Start with his strong actions in behalf of racial equality, which date back to the early 1980s, when Huckabee single-handedly took on the unpopular task of integrating an all-white Arkansas church. Later as governor, he worked to end racial disparities in drug-sentencing laws, and appointed numerous African-Americans to prominent positions in his administration while pushing an agenda of racial reconciliation.

Then there's Huckabee's decision to allow the children of illegal immigrants to get in-state tuition at Arkansas' public universities - a decision that irks plenty of GOP stalwarts. But Huck's Gospel doesn't punish children for the sins of their parents.
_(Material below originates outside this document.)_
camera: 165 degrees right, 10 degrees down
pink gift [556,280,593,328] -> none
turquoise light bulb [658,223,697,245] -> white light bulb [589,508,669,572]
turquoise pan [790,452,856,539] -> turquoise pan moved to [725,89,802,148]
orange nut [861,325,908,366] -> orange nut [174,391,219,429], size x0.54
His commitment is to the dignity of the human person - not to party politics.

So Huck bucks the GOP establishment in other ways, too.

Though favoring a strong approach to the War on Terror, he has fairly criticized Bush foreign policy for being, at times, "arrogant." Likewise - here comes that commitment to human dignity again - he rejects the use of torture on suspected terrorists.
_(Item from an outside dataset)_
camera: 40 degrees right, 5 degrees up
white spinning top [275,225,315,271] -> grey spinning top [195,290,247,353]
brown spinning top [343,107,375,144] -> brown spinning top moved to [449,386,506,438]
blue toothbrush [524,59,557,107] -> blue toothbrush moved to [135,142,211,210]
On taxes, Huckabee supports reductions that favor middle-class families, not high-end earners or corporations. On trade, he calls for America's partners to stop manipulating currencies and import controls to gain an unfair advantage. On the environment, he's rightly concerned about the dangers of global warming. And on health care, he's serious about extending coverage to poor children, combating smoking and dealing with the obesity crisis.

For these deviations from party orthodoxy, members of the GOP establishment have maligned Huckabee as some sort of crypto left-winger. But these are unconservative positions only if one thinks that conservatism demands rejecting any concern raised by a liberal, no matter how valid, and an adamant belief that the market can do no wrong.

Huckabee, however, harkens back to a more traditional brand of conservatism, one that sees the family, the middle class, social stability and the environment as goods worth conserving.

Perhaps it's because, as a preacher, he spent many years ministering to average Americans personally, gaining a real sense of the issues that concern them - health insurance, economic uncertainty, family breakdown. Huckabee brings a practical approach to politics that's directed toward making people's lives better, not making people's lives conform to some ideological template.

Call his political philosophy whatever you want, but it has the potential to obliterate the tiresome blue-red binary of American politics. Huckabee also has a sense of humor and doesn't take himself too seriously - a refreshing change in modern politics.

Evangelicals are right to like Mike. They shouldn't be the only ones.